In Wade, the United States Supreme Court noted that whether an in-court identification can be said to be based on observations independent of the illegal lineup depends on various factors, among them:

"the prior opportunity to observe the alleged criminal act, the existence of any discrepancy between any pre-lineup description and the defendant's actual description, any identification prior to lineup of another person, the identification by picture of the defendant prior to the lineup, failure to identify the defendant on a prior occasion, and the lapse of time between the alleged act and the lineup identification." 388 US 218, 241 (87 S Ct 1926, 1940, 18 L Ed 2d 1149, 1165).

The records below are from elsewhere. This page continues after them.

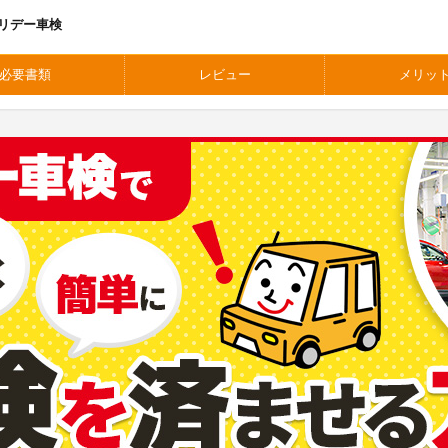
リデー車検
必要書類
レビュー
メリッ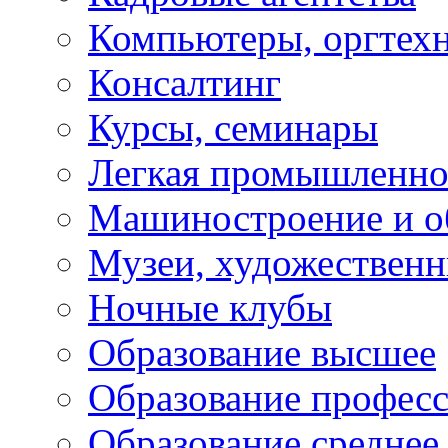
Компьютеры, оргтех
Консалтинг
Курсы, семинары
Легкая промышленно
Машиностроение и о
Музеи, художествен
Ночные клубы
Образование высшее
Образование профес
Образование среднее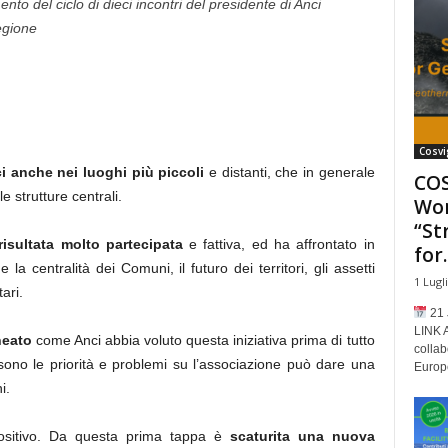
o del ciclo di dieci incontri del presidente di Anci
regione
Cosvi
i anche nei luoghi più piccoli
e distanti, che in generale
COS
 strutture centrali.
Wor
“St
isultata molto partecipata
e fattiva, ed ha affrontato in
for..
 la centralità dei Comuni, il futuro dei territori, gli assetti
1 Lugl
tari.
21 
LINK 
neato
come Anci abbia voluto questa iniziativa prima di tutto
collab
sono le priorità e problemi su l’associazione può dare una
Europe
i.
ositivo. Da questa prima tappa è
scaturita una nuova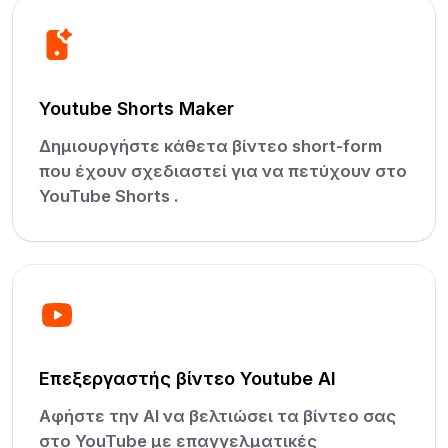
Youtube Shorts Maker
Δημιουργήστε κάθετα βίντεο short-form
που έχουν σχεδιαστεί για να πετύχουν στο
YouTube Shorts .
Επεξεργαστής βίντεο Youtube AI
Αφήστε την AI να βελτιώσει τα βίντεο σας
στο YouTube με επαγγελματικές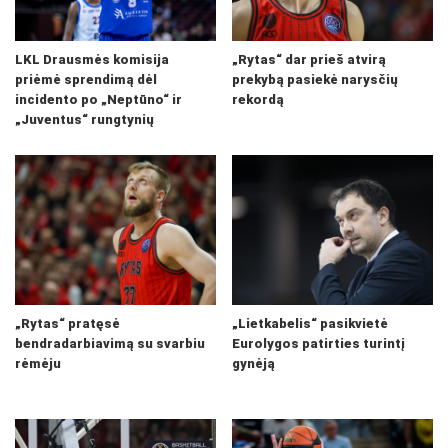
LKL Drausmės komisija
„Rytas“ dar prieš atvirą
priėmė sprendimą dėl
prekybą pasiekė narysčių
incidento po „Neptūno“ ir
rekordą
„Juventus“ rungtynių
„Rytas“ pratęsė
„Lietkabelis“ pasikvietė
bendradarbiavimą su svarbiu
Eurolygos patirties turintį
rėmėju
gynėją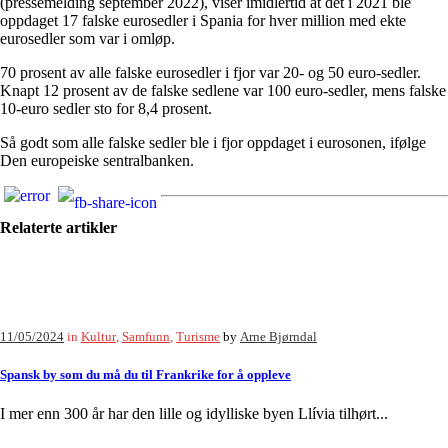
(pressemelding september 2022), viser imidlertid at det i 2021 ble
oppdaget 17 falske eurosedler i Spania for hver million med ekte
eurosedler som var i omløp.
70 prosent av alle falske eurosedler i fjor var 20- og 50 euro-sedler.
Knapt 12 prosent av de falske sedlene var 100 euro-sedler, mens falske
10-euro sedler sto for 8,4 prosent.
Så godt som alle falske sedler ble i fjor oppdaget i eurosonen, ifølge
Den europeiske sentralbanken.
Relaterte artikler
11/05/2024
in
Kultur
,
Samfunn
,
Turisme
by
Arne Bjørndal
Spansk by som du må du til Frankrike for å oppleve
I mer enn 300 år har den lille og idylliske byen Llívia tilhørt...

The Court also noted that it is "relevant to consider those facts which, despite the absence of counsel, are disclosed concerning the conduct of the lineup." At the hearing in the present case, the complainant related the two opportunities she had for seeing her assailant's face, repeated the description she had given to the sheriff's department, and told the court that at no time did she either fail to identify the defendant or identify a different person as her assailant. She admitted saying at the preliminary examination that she identified the defendant at the lineup by his clothing, but explained that this means of identification was not to the exclusion of identifying him by his facial features. She had taken special note of the clothing because such dress was unusual for the lobby of her apartment house. She also testified, first on direct examination:

*63 "Q. Now do you have a present recollection of the face and general-body build of this man, based upon the observations that you have just testified to? [the observations made in the apartment house]

"A. Yes.

"Q. On the basis of that present recollection, are you able to identify this man?

"A. Yes, I am.

"Q. Do you see this man in the courtroom today?

"A. Yes, I do."

and on cross-examination:

"Q. Would you say by looking at him right now your identification, shall we say, is more positive because of the preliminary examination and the trial?

"A. No, not necessarily.

"Q. At the lineup what was the basic way that you identified Mr. Nugent?

"A. The hair, the build, the clothes that he wore and his facial structure.

"Q. Wasn't basically the clothes?

"A. Not necessarily.

* * *

"Q. No, you couldn't see him clearly, could you? You never did see the man clearly, did you, until the day of the lineup?

"A. Yes, I did.

* * *

"Q. Without that lineup you wouldn't be positive?

"A. I would be positive. If — if I had seen him on the street I could have identified him."

and again on re-direct examination:

"Q. Are you positive in your mind that the identification that you have made here in this courtroom *64 today are [sic] made on the basis of the observations you made on August the 14th 1967?

"A. Yes, sir."

It seems to us that on the present record the complainant's testimony if believed, sustains the trial court's finding and consequently its ruling. The question whether there was an independent source thus narrows to one of credibility. This Court will not substitute its judgment on the credibility of a witness for that of the trier of fact. People v. Szymanski (1948), 321 Mich 248; People v. Williams (1966), 3 Mich App 272. The trial court, sitting as the trier of fact at the hearing, chose to believe the complainant's testimony. Accordingly, we find no error in allowing the complainant to identify the defendant in the presence of the jury.

Affirmed.

All concurred.

NOTES

[*] MCLA § 750.520 (Stat Ann 1954 Rev § 28.788).